Oui. L'une repose sur le fait qu'avant de construire un réacteur chimique de 5 tonnes, on doit avoir entièrement compris le fonctionnement d'un réacteur de 500 litres et avoir évalué tous les risques qu'il recèle. Or ce n'est absolument pas comme cela que l'on procède avec le réacteur expérimental Iter. Pourtant, on n'est pas capable d'expliquer totalement l'instabilité des plasmas ni les fuites thermiques des systèmes actuels. On se lance donc dans quelque chose qui, du point de vue d'un ingénieur en génie chimique, est une hérésie.

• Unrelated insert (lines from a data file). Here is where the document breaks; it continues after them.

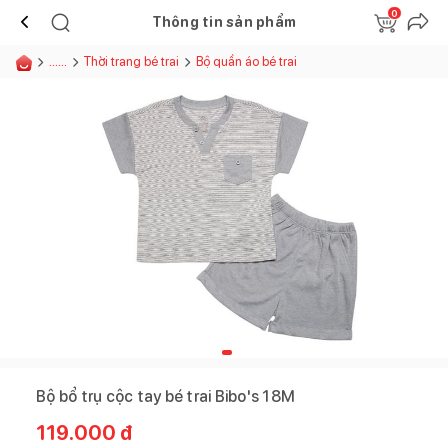
0
Thông tin sản phẩm
......
Thời trang bé trai
Bộ quần áo bé trai
Bộ bổ trụ cộc tay bé trai Bibo's 18M
119.000
đ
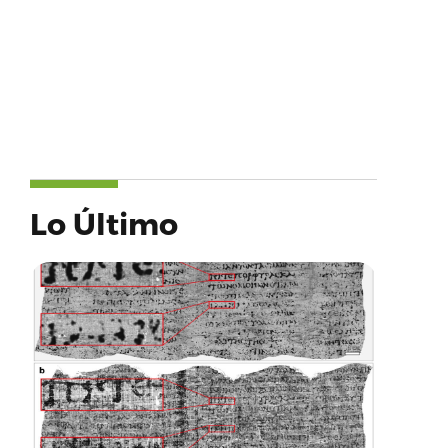
Lo Último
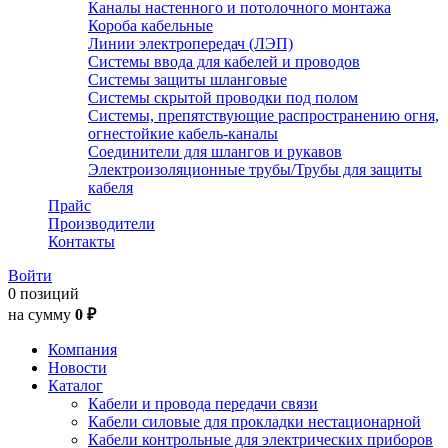
Каналы настенного и потолочного монтажа
Короба кабельные
Линии электропередач (ЛЭП)
Системы ввода для кабелей и проводов
Системы защиты шланговые
Системы скрытой проводки под полом
Системы, препятствующие распространению огня,
огнестойкие кабель-каналы
Соединители для шлангов и рукавов
Электроизоляционные трубы/Трубы для защиты
кабеля
Прайс
Производители
Контакты
Войти
0 позиций
на сумму
0 ₽
Компания
Новости
Каталог
Кабели и провода передачи связи
Кабели силовые для прокладки нестационарной
Кабели контрольные для электрических приборов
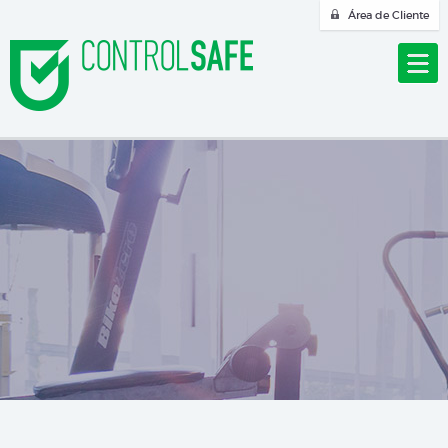
Área de Cliente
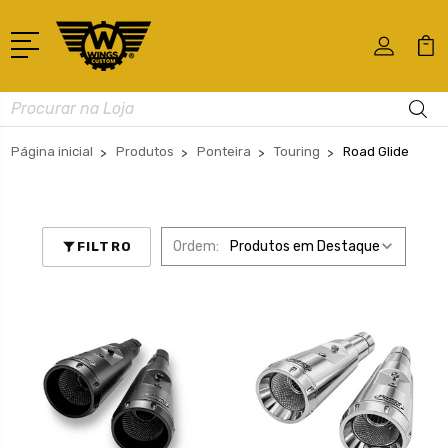
Busca
Página inicial
Produtos
Ponteira
Touring
Road Glide
Ordem:
FILTRO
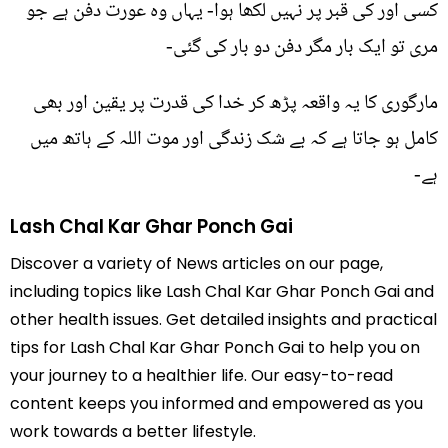
کسی اور کی قبر پر نہیں لکھا ہوا- یہاں وہ عورت دفن ہے جو
مری تو ایک بار مگر دفن دو بار کی گئی-
مارگوری کا یہ واقعہ پڑھ کر خدا کی قدرت پر یقین اور بھی
کامل ہو جاتا ہے کہ بے شک زندگی اور موت اللہ کے ہاتھ میں
ہے-
Lash Chal Kar Ghar Ponch Gai
Discover a variety of News articles on our page,
including topics like Lash Chal Kar Ghar Ponch Gai and
other health issues. Get detailed insights and practical
tips for Lash Chal Kar Ghar Ponch Gai to help you on
your journey to a healthier life. Our easy-to-read
content keeps you informed and empowered as you
work towards a better lifestyle.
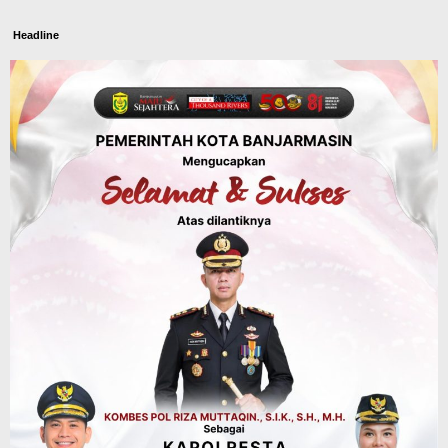
Headline
Panaskan Kembali Arena Panjat Tebing,
FPTI Banjarmasin Siapkan Sirkuit se-
Kalsel
Agustus 8, 2026
Sosial & Keagamaan
Hari Pramuka ke-65, Kwarcab
Banjarmasin Ziarah ke Makam Pangeran
Antasari dan Gelar Ulang Janji
Agustus 8, 2026
Advertorial
Dinas Kehutanan Kalsel
Api Sempat Berkobar, Karhutla di
Tahura Sultan Adam Berhasil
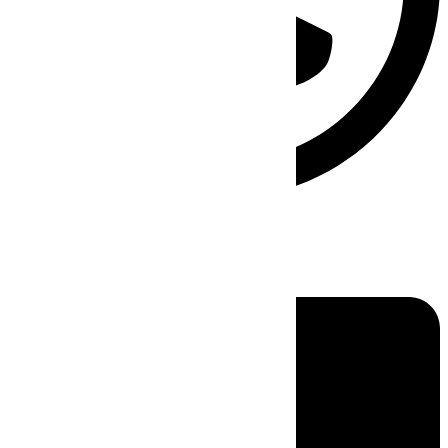
Linkedin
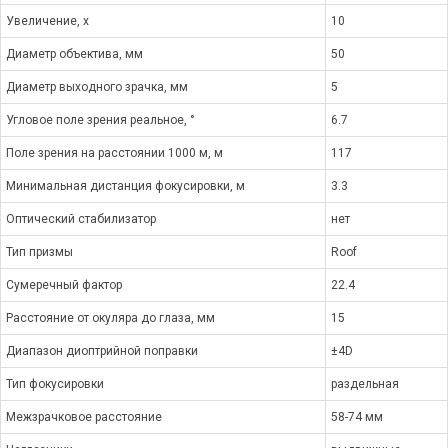
Увеличение, x
10
Диаметр объектива, мм
50
Диаметр выходного зрачка, мм
5
Угловое поле зрения реальное, °
6.7
Поле зрения на расстоянии 1000 м, м
117
Минимальная дистанция фокусировки, м
3.3
Оптический стабилизатор
нет
Тип призмы
Roof
Сумеречный фактор
22.4
Расстояние от окуляра до глаза, мм
15
Диапазон диоптрийной поправки
±4D
Тип фокусировки
раздельная
Межзрачковое расстояние
58-74 мм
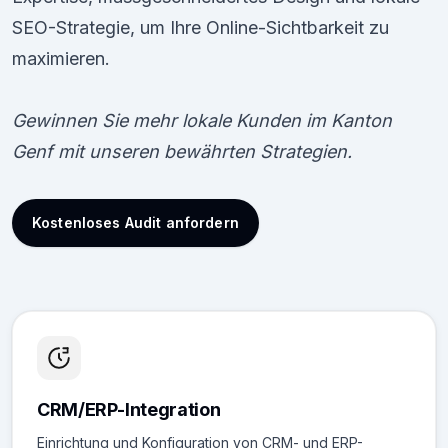
SEO-Strategie, um Ihre Online-Sichtbarkeit zu
maximieren.
Gewinnen Sie mehr lokale Kunden im Kanton
Genf mit unseren bewährten Strategien.
Kostenloses Audit anfordern
CRM/ERP-Integration
Einrichtung und Konfiguration von CRM- und ERP-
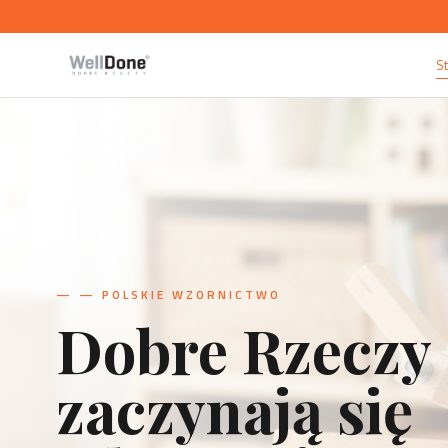
S
—
— PRZEDMIOTY UŻYTKOWE
Projekt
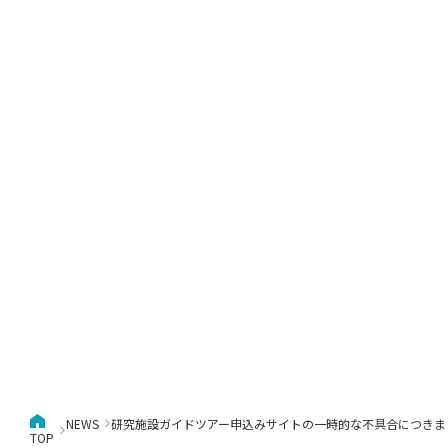
キャンパス案内
日大
総合型選抜
インター
一般
行きたい学科を選べる
新たなタグライン、VIについて
帰国生選抜/外国人留学生選抜
一般
入学者納入金
総合
令和9年度 入学者選抜日程
編入
NEWS
研究施設ガイドツアー申込みサイトの一時的な不具合につきま
TOP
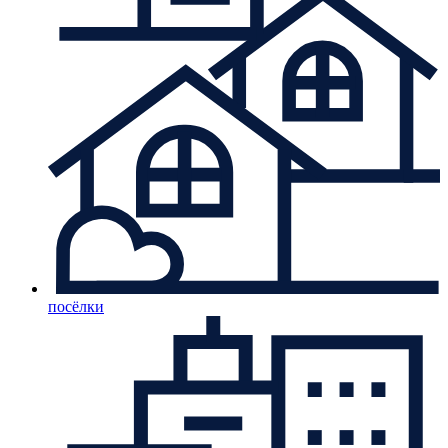
посёлки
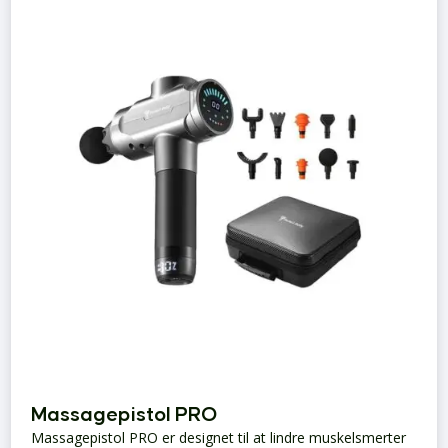
Massagepistol PRO
Massagepistol PRO er designet til at lindre muskelsmerter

Et puis, j'aurais une dernière objection. Connaissant assez bien les métaux supraconducteurs, je sais qu'ils sont extraordinairement fragiles. Alors, croire que des bobinages supraconducteurs servant à confiner le plasma, soumis à des flux de neutrons rapides comparables à une bombe H, auront la capacité de résister pendant toute la durée de vie d'un tel réacteur (dix à vingt ans), me paraît fou. Le projet Iter a été soutenu par Bruxelles pour des raisons d'image politique, et je trouve que c'est une faute.